Da quel giorno in poi la sacra immagine non fu portata più per le vie e, messa sopra un altare dell'oratorio, si cominciò a tenerle accesa una lampada e a dirle qualche messa con l'elemosine dei vicini. Nell'anno 1651 si pensò di venerare la sacra immagine in modo particolare. Perciò raccolte alcune elemosine, il giorno 5 maggio si cominciò, colla licenza del vicario foraneo, a chiamare il popolo colle campane, e nel detto giorno furono da Dio operati molti prodigi, che si trovano descritti nella citata storia del Gigante. Perciò fu deliberato di comune accordo celebrare in onore di essa una festa solenne e portarla in processione per le vie. Quindi chiesta ed ottenuta la licenza dell'Arcivescovo di Palermo D. Martino di Leone Cardenas e del vicario foraneo D. Santo Gigante, fu stabilito celebrarsi la festa nella prossima domenica, a dì 14 dello stesso mese.

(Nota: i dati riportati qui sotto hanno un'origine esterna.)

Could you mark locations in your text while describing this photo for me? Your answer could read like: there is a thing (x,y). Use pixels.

Non si può descrivere con quale pompa e solennità essa fu celebrata. Magnifico l'apparato in chiesa, immenso il concorso dei forestieri venuti dai vicini paesi per la fama prodigiosa della sacra immagine, riuscita ogni cosa in modo stupendo; ma quella che restò per sempre memorabile, per le meraviglie avvenute, fu la processione, che è descritta diffusamente nel citato manoscritto del Gigante. Da quell'anno in poi non si cessò mai dal celebrare la detta festa in modo sempre più solenne, stabilendosi per sempre il primo giorno del mese di maggio, che da alcuni anni in qua fu trasferito alla prima domenica dello stesso mese.

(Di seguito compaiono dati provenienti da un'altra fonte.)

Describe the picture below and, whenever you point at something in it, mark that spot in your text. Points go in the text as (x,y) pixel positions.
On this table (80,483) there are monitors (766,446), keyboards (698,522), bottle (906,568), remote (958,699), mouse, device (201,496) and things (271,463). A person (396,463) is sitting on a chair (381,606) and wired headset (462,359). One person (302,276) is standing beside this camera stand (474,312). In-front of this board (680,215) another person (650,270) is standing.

Accresciuto il culto della sacra immagine, si sentì il bisogno di costruirle una chiesa più grande, che si cominciò a fabbricare nello stesso sito, ove sorgeva quella antica, e nei locali adiacenti posseduti dalla confraternita. I mezzi necessari furono apprestati da ogni ceto popolare, con obbligazioni volontarie e fatiche personali, e fra tutti si distinse il barone D. Filippo Ciminna. Non si sa l'anno preciso in cui venne cominciata la fabbrica, ma fu nella seconda metà del secolo XVII, e cominciò con tanto entusiasmo che non permise indugi e produsse alcuni errori tecnici, che si osservano tuttora. Anche le basi risentirono la fretta del lavoro, perché non sono molto profonde e quindi le fabbriche sono poco solide.
Ma con l'andar del tempo il fervore del popolo si rallentò al quanto, e si riaccese dopo per un fatto, raccontato nella relazione manoscritta, che si attribuisce al cappellano D. Filippo Cascio. Nel tempo in cui si costruiva la nuova chiesa la sacra immagine fu collocata in una cappella ben decorata della Matrice. Ora il reverendo Sac. D. Benedetto Liccio e Fedele, trovandosi nel 1709 cappellano notturno e passando una sera, alle ore 3 di notte, nella chiesa per pregare al solito la sacra immagine, nel prostrarsele innanzi videla cogli occhi aperta, e, quel eh'è più meraviglioso, sentì dirle che andasse a riferire ai rettori della fabbrica che voleva terminata la sua chiesa. A quella vista e a quelle parole restò tanto sbigottito il Liccio che, riferita l'ambasciata e ammalatesi per lo spavento, dopo pochi giorni se ne morì a 29 ottobre dello stesso anno. Allora si ripresero subito i lavori e si terminò l'opera.